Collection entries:
======

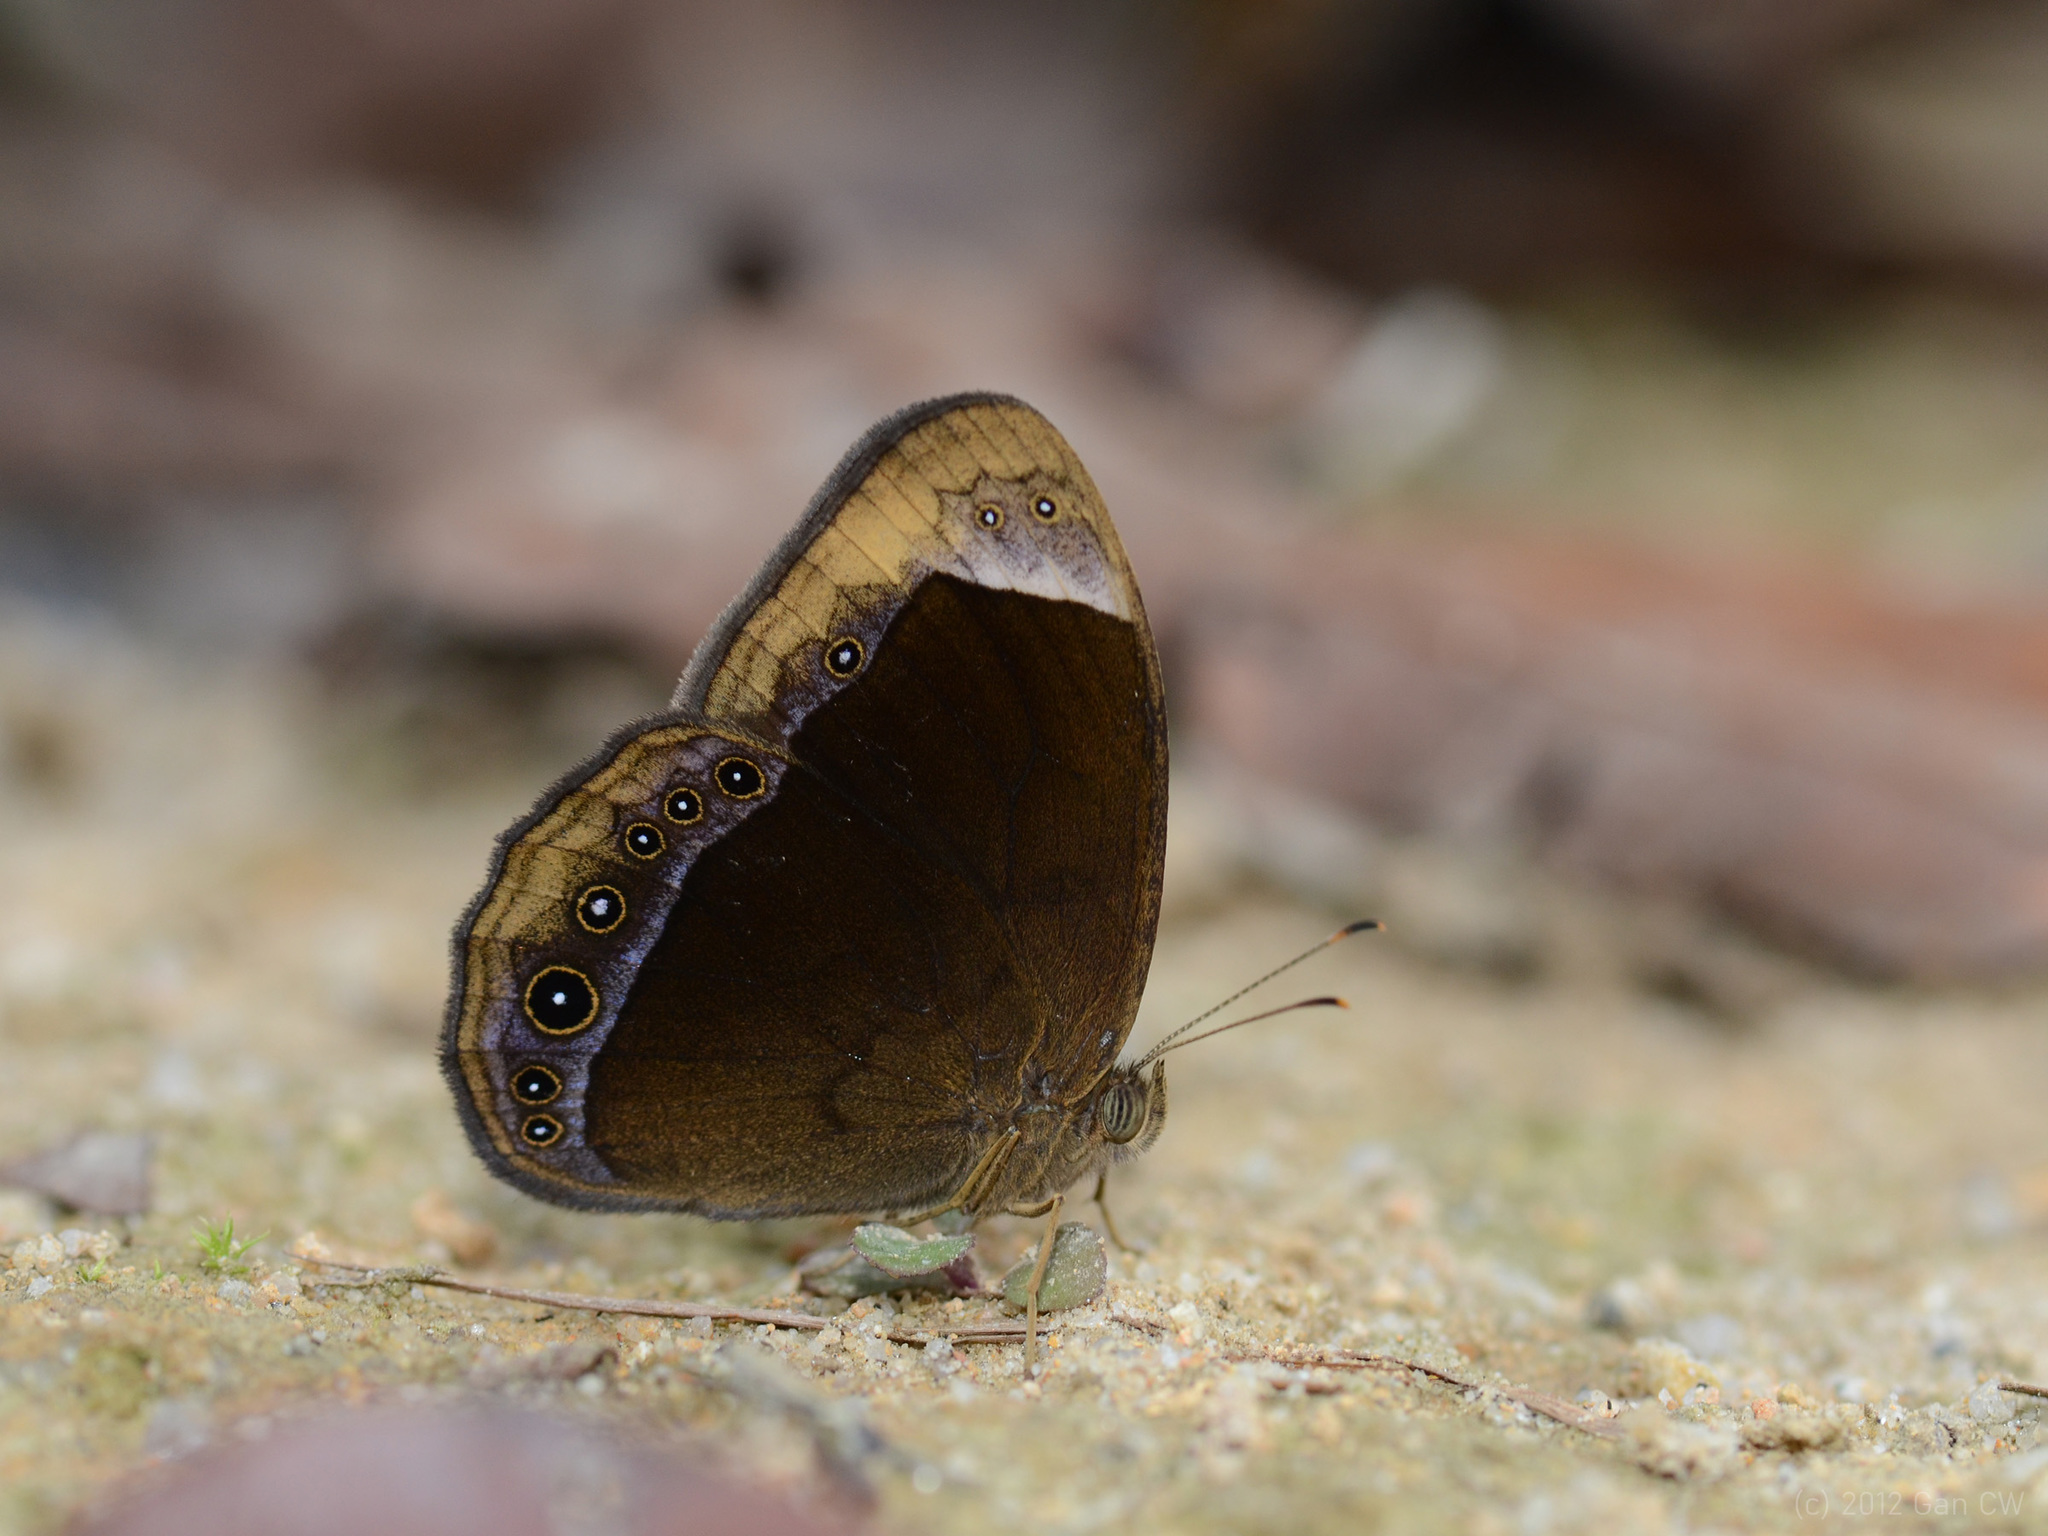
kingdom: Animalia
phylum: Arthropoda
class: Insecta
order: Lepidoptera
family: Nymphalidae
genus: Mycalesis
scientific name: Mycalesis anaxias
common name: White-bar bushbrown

======

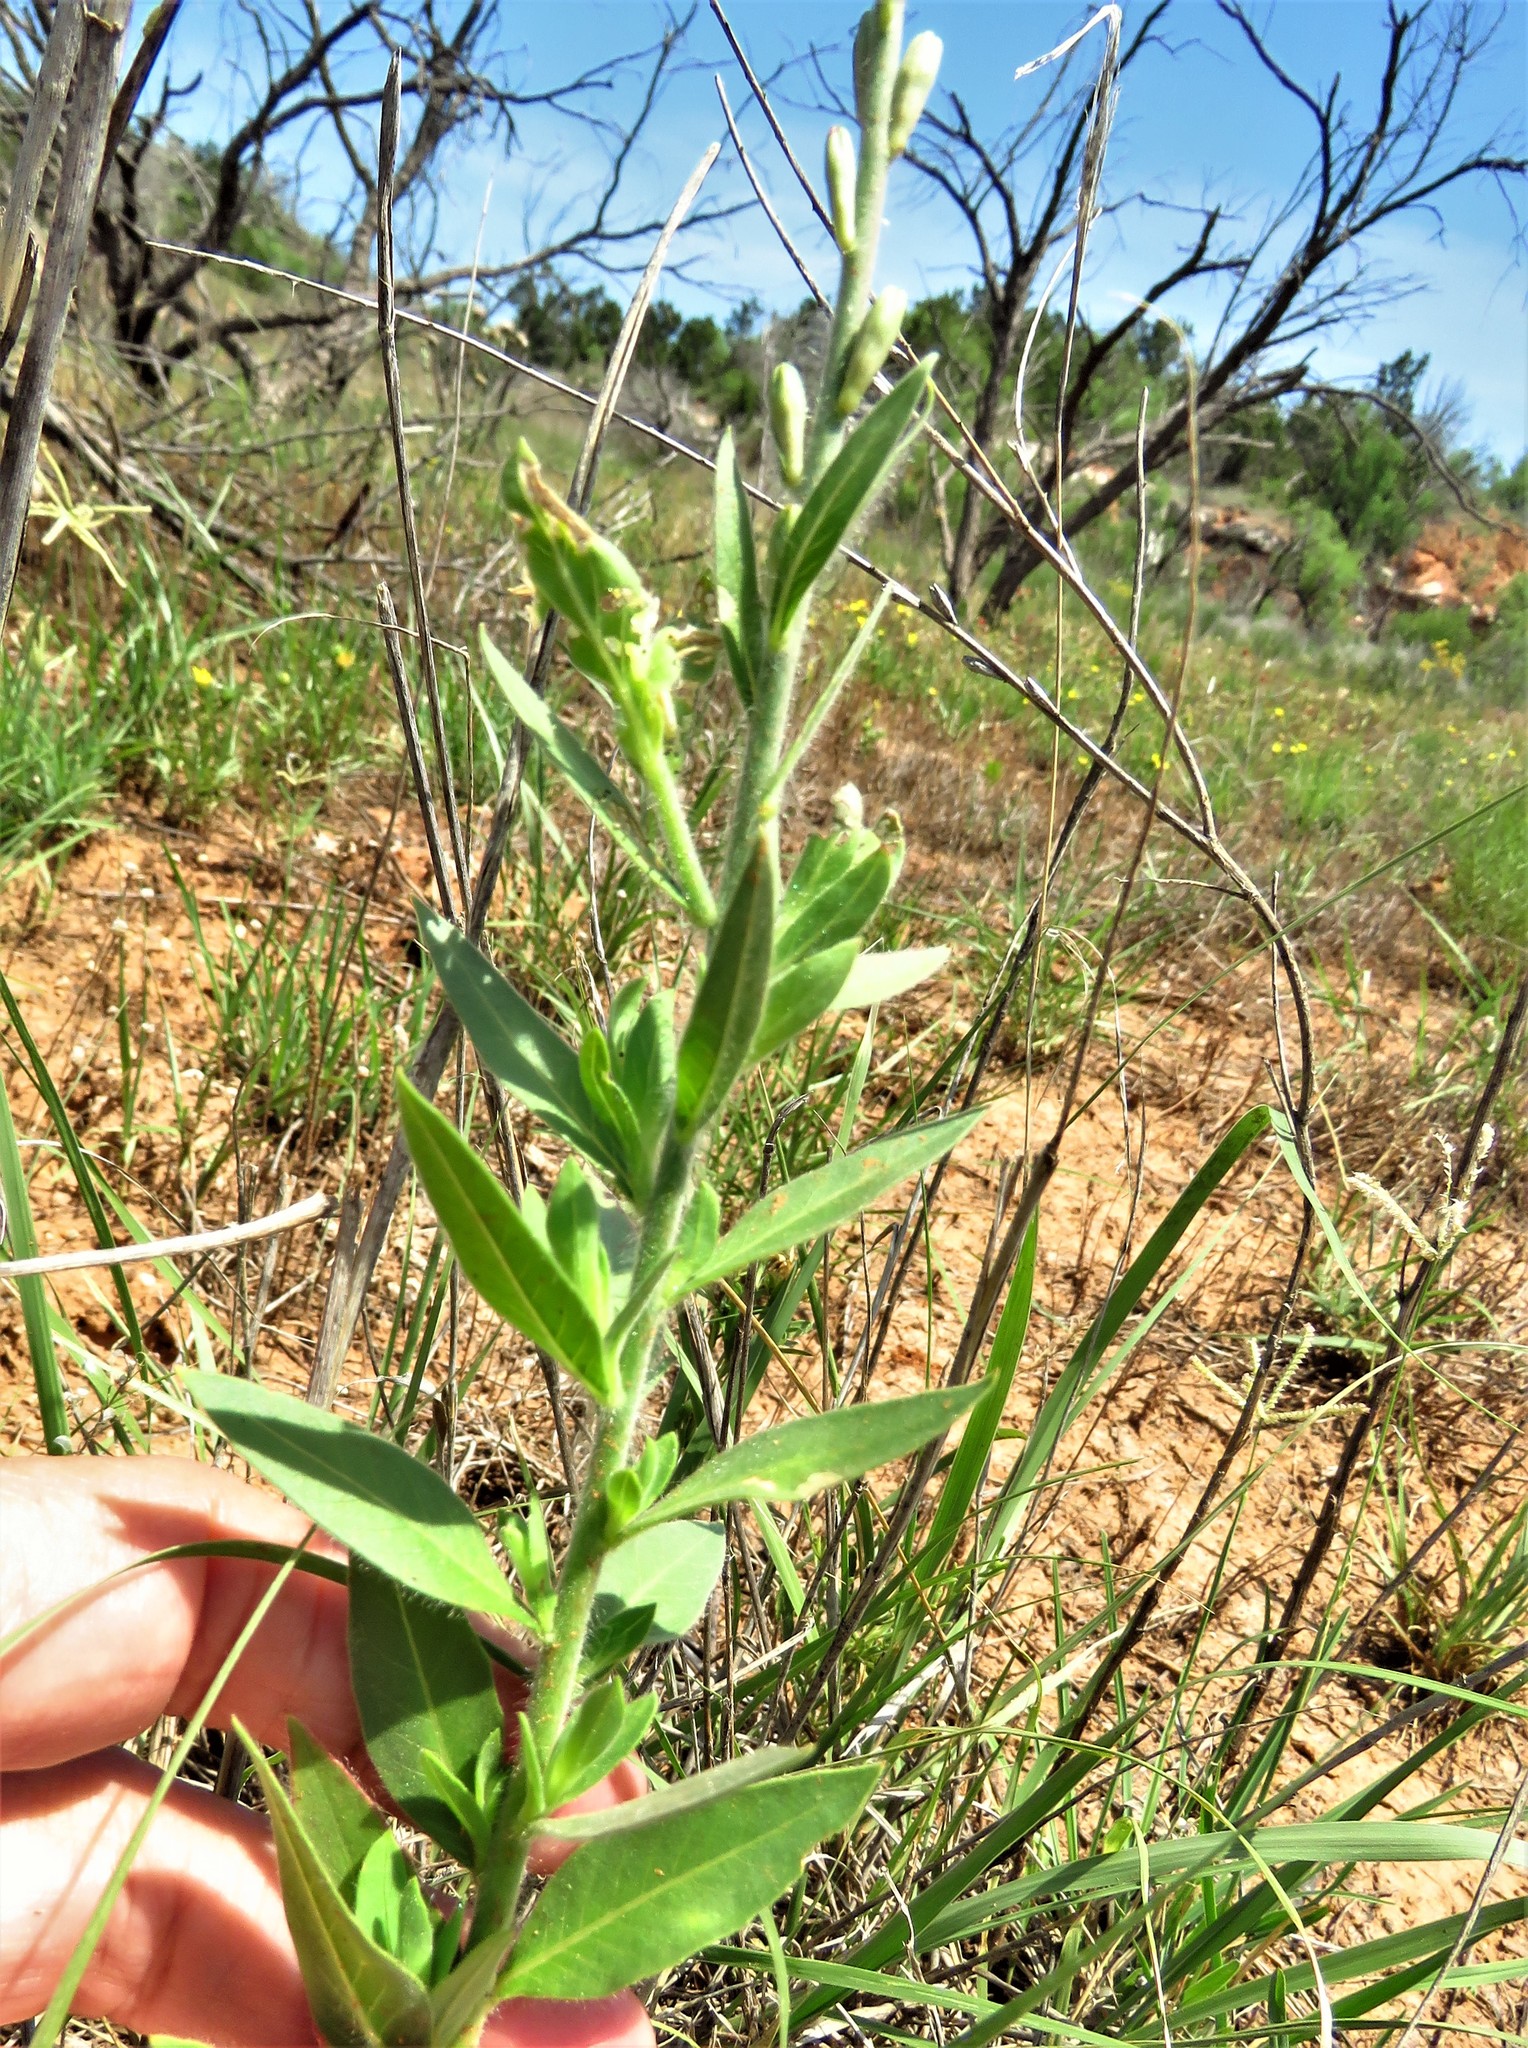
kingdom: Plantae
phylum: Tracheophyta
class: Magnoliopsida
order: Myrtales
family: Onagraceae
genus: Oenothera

======

Copy the lines of the listing that begin with the line containing "kingdom: Animalia" and end with the line containing "scientific name: Mycalesis anaxias", reproducing them word for word.

kingdom: Animalia
phylum: Arthropoda
class: Insecta
order: Lepidoptera
family: Nymphalidae
genus: Mycalesis
scientific name: Mycalesis anaxias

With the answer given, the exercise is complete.